John Updike: Landleben

  • Updike hat bereits mit „Gegen Ende der Zeit“ (2002) eine Art Alterswerk vorgelegt, einen Lebensrückblick, wenn auch gekleidet in eine Endzeit-Utopie. Mit „Landleben“ variiert er das Thema; der Roman ist ein Rückblick auf ein mediokres Leben zwischen geschäftlichem Erfolg, Familie, ländlichem Umgang und einer überschaubaren Anzahl Affairen.

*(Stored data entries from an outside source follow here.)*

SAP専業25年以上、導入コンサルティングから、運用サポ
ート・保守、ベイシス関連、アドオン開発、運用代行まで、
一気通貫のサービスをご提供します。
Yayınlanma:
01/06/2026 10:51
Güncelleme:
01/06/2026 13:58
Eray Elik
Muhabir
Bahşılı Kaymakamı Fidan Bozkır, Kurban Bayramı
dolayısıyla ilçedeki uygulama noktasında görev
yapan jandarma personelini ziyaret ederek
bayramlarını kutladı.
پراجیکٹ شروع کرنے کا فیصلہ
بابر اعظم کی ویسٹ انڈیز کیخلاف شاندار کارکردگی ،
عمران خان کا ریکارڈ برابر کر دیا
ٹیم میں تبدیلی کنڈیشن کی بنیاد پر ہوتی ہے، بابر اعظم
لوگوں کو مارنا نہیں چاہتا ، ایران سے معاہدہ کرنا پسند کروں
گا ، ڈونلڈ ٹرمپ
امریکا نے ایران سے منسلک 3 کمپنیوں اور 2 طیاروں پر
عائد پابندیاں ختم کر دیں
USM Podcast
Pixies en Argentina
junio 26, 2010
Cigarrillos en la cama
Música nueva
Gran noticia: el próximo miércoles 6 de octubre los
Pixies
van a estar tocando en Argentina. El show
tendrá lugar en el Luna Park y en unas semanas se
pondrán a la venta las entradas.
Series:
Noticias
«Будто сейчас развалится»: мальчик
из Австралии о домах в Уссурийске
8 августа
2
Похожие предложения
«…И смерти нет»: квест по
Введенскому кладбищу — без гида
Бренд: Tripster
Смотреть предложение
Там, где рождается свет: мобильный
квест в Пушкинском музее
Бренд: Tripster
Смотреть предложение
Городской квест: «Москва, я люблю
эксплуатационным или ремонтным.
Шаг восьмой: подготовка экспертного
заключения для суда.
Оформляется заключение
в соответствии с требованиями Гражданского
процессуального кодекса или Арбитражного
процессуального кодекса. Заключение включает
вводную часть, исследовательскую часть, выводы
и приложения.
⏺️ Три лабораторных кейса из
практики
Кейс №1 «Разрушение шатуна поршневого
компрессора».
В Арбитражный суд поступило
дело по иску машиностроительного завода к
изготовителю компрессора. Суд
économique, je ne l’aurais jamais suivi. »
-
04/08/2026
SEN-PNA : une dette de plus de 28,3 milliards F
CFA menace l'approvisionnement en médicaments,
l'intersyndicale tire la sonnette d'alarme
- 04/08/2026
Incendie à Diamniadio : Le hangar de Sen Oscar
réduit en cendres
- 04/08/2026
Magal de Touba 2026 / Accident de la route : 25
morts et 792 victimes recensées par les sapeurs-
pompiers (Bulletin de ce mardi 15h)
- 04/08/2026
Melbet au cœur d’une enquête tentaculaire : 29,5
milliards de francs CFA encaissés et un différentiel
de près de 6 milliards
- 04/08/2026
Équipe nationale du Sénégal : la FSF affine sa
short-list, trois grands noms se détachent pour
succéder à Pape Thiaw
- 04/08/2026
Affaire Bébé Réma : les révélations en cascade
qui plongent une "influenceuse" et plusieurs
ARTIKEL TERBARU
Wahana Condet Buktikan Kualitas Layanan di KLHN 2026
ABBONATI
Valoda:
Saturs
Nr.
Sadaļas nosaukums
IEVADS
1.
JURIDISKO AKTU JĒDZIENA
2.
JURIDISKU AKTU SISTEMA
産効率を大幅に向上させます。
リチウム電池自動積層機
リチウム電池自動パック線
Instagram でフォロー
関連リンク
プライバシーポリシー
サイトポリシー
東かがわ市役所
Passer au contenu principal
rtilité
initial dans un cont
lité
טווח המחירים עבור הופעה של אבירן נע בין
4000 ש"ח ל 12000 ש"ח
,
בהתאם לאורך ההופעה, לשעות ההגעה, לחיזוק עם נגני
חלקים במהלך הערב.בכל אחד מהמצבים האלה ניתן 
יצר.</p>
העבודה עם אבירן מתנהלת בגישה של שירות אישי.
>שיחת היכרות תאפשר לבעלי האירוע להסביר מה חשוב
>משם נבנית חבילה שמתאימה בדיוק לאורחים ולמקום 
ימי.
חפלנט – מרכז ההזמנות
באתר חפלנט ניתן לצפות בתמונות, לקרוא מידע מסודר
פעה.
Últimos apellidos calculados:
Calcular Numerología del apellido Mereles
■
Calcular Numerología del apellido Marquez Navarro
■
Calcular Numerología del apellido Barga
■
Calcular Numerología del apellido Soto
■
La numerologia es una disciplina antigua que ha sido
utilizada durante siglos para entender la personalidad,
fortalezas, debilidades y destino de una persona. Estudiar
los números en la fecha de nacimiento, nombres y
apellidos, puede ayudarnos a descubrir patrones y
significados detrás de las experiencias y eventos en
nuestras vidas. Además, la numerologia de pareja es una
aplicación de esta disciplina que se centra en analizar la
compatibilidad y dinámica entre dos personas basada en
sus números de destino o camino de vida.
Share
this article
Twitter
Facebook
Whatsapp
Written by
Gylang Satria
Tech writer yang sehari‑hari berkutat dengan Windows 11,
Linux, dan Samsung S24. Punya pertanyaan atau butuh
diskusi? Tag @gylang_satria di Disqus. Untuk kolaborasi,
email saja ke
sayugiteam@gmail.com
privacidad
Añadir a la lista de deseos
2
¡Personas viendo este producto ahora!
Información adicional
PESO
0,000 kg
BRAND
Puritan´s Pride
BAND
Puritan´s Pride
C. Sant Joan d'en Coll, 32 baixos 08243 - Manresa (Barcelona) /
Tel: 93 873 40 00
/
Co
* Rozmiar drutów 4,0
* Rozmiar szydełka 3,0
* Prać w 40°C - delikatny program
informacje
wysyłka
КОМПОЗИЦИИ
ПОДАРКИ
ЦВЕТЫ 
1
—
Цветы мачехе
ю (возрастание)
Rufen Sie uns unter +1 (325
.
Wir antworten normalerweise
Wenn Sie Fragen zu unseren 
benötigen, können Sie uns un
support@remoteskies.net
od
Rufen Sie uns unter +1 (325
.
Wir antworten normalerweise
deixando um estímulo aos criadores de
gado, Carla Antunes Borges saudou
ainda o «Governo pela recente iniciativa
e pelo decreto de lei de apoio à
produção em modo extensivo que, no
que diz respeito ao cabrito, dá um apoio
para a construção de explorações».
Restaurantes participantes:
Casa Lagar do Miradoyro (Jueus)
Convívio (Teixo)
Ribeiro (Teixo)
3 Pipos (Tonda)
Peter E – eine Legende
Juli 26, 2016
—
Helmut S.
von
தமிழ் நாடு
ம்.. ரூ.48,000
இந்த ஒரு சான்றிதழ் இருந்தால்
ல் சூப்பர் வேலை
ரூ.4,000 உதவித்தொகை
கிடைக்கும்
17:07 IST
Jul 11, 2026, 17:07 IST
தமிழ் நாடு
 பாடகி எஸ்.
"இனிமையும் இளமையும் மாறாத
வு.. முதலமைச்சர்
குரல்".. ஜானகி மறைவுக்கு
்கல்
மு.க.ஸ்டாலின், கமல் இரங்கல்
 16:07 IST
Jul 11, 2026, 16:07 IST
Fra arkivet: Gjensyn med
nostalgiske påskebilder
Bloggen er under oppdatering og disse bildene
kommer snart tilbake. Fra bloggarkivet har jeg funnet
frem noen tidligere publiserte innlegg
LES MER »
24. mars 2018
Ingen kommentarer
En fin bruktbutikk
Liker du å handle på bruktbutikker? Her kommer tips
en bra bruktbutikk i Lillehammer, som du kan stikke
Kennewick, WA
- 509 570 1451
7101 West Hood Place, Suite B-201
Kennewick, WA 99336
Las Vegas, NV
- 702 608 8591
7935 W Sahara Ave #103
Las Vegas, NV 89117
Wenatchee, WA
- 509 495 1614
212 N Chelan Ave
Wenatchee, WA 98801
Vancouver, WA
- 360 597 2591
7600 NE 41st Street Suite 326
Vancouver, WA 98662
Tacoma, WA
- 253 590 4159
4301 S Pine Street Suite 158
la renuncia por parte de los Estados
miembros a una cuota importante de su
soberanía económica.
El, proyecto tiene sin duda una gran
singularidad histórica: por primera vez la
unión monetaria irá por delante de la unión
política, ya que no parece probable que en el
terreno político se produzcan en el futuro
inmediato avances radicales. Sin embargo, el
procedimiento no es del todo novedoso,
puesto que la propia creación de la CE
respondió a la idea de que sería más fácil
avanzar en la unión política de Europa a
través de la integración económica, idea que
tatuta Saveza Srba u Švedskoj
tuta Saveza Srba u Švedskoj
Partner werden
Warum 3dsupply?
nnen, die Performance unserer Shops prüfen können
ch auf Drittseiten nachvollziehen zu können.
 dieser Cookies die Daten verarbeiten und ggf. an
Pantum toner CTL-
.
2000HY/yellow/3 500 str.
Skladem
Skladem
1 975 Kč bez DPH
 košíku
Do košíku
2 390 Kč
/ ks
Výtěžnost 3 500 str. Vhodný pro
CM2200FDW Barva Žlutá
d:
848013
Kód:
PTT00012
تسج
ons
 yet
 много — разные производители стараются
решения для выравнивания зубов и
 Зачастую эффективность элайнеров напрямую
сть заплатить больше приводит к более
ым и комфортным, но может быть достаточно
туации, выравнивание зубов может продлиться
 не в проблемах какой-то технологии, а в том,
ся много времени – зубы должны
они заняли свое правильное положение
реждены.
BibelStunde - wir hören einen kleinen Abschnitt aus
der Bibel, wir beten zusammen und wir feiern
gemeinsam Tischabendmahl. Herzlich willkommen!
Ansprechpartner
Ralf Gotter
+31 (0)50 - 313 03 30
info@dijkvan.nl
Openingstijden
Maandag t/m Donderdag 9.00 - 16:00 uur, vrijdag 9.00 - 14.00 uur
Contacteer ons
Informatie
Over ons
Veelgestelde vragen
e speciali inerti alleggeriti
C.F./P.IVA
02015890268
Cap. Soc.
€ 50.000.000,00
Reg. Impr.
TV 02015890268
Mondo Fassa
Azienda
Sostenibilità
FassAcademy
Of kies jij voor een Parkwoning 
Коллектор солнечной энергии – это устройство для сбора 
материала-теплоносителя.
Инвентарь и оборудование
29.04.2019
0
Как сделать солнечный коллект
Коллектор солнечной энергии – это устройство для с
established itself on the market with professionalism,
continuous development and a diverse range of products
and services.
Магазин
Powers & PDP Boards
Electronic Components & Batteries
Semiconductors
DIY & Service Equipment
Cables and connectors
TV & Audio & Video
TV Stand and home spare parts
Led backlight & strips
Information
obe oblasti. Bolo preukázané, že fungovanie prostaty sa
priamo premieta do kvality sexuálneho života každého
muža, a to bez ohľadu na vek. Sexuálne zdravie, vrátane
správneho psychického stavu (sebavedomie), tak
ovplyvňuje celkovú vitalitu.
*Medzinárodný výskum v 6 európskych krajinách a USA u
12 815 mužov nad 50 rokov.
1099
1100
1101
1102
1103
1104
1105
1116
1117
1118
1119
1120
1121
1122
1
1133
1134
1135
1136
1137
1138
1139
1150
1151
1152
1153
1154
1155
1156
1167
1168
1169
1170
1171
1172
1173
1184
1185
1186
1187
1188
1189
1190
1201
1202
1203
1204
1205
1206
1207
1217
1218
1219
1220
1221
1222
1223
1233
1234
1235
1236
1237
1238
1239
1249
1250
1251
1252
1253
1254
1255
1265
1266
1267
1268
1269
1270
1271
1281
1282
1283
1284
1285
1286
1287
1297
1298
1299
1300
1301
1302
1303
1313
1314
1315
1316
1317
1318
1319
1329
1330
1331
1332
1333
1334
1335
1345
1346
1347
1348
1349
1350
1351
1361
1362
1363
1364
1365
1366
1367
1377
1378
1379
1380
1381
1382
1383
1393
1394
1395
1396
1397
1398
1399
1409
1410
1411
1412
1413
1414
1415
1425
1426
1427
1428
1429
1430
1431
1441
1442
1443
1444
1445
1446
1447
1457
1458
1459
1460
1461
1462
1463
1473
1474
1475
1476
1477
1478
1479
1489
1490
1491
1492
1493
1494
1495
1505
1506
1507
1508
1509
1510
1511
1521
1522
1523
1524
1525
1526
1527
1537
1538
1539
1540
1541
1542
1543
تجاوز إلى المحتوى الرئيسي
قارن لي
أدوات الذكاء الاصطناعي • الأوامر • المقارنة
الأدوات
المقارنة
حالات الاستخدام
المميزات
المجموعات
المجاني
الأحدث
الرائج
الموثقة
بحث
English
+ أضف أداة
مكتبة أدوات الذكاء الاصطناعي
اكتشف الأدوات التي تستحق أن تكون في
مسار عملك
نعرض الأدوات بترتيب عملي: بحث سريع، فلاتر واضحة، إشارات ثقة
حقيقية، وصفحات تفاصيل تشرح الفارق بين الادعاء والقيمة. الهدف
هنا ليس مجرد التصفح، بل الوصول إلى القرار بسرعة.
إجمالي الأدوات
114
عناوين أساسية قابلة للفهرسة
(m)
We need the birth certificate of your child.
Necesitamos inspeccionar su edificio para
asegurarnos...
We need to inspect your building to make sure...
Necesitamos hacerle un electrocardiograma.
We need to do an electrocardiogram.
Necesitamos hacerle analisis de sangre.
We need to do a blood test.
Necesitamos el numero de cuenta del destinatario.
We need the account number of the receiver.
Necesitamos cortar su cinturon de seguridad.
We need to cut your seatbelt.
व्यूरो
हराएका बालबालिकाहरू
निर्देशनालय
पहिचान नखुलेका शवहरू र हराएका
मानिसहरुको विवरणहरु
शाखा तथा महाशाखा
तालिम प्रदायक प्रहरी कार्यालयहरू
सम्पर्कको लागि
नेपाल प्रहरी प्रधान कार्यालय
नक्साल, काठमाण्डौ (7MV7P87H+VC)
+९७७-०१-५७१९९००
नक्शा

    Owen Mackenzie ist über siebzig, lebt mit seiner zweiten Frau Julia in einem dieser Käffer, einer beschaulichen Kleinstadt irgendwo in Conneticut, und er blickt zurück auf die Zeit und, vor allem, die Frauen vorher. Da waren die Mädchen an seiner Schule, die ihn auch mal absichtlich unter ihre Shorts blicken ließen, da war Phyllis, seine erste Frau, eine duldsame Intellektuelle, da waren Faye, Karen und einige andere, die sich anboten und willig genommen wurden. Zwischen diesen Seitensprüngen, deren direkte Beschreibungen insbesondere der Sexualität zuweilen das „Ekelbä“ aus den Kindheitsbeschreibungen in Erinnerung rufen, erzählt Updike von den fraglien Strukturen ländlichen Lebens, von den kleinen Machtspielen, vom Klatsch und der zurückgezogenen Beschaulichkeit des Seins. Owen ist Computerexperte, und deshalb meint Updike, parallel die Entstehung des Computerzeitalters beschreiben zu müssen. Hier gibt es Abschnitte, die mit aneinandergereihten Fakten vollgestopft sind, und von denen man beim Lesen meint, sie entstammten nicht Updikes Feder.


    Dieser Roman hat eigentlich alles, was man erwarten kann: Er schildert eine Kindheit, die Zeit der Adoleszenz, das Erwachsenwerden, das irgendwie niemals wirklich eintritt, bietet eine Vielzahl von Figuren und Schauplätzen, die intensiv, eindringlich, manchmal ein bißchen zu akribisch beschrieben werden. Aber das Buch hat Brüche, zum Beispiel stilistische, wenn es um Sex und Technik geht, und es bietet so gut wie keine Dramatik, denn die Handlungsstränge sind bestenfalls Fäden, die über das genaugenommen nicht sehr dicke, aber sehr gedehnt wirkende Buch bis zum Zerreißen ausgedünnt werden. Außerdem ist es fast völlig konfliktfrei.


    All die großen Erzähler wie Roth, Updike, Eugenides, Franzen und die vielen anderen, sie vermitteln Lebensgeschichten, erzählen Familiensagas. Irgendwann ist alles beschrieben, alles gesagt, und die Variationen beginnen dann zu nerven. Leider gehört „Landleben“ in diese Kategorie. Nicht eigenständig genug, um zu überraschen, und zu vorhersehbar, um Spaß zu machen. Da täuscht die zweifelsohne enorme erzählerische Fertigkeit nicht drüber hinweg.

  • Das Buch ausgelesen und etwas verstimmt zur Seite gepackt. In vielem kann ich meinem "Vorschreiber" wirklich nur zustimmen. Nach der Lektüre von "Landleben" blieb ein kleiner Haufen Enttäuschung zurück. Das ist nicht der Updike der "Rabbit-Romane" obwohl auch hier der fünfte Teil schon eine leichte Enttäuschung für mich war.


    Updike reiht sich nahtlos in die Phalanx der Autoren ein, die mir mit ihrem "Alt-Männer-Geschwätz" wirklich auf den Geist gehen. Philip Roth gehört leider auch zu dieser Spezies.


    Ich habe "Landleben" wie das "Potenz-Barometer" eines gelebten Lebens empfunden. Vielleicht hätte man mal zählen sollen, wie oft das Wort "ficken" darin vorkam.


    Updike ist sicher ein begnadeter Erzähler, nur stimmt auch in diesem Falle der Spruch: Weniger ist manchmal mehr.


    Mein Fazit: Wer dieses Buch nicht gelesen hat, der hat nichts verpasst.

    Ich mag verdammen, was du sagst, aber ich werde mein Leben dafür einsetzen, dass du es sagen darfst. (Evelyn Beatrice Hall)


    Allenfalls bin ich höflich - freundlich bin ich nicht.


    Eigentlich mag ich gar keine Menschen.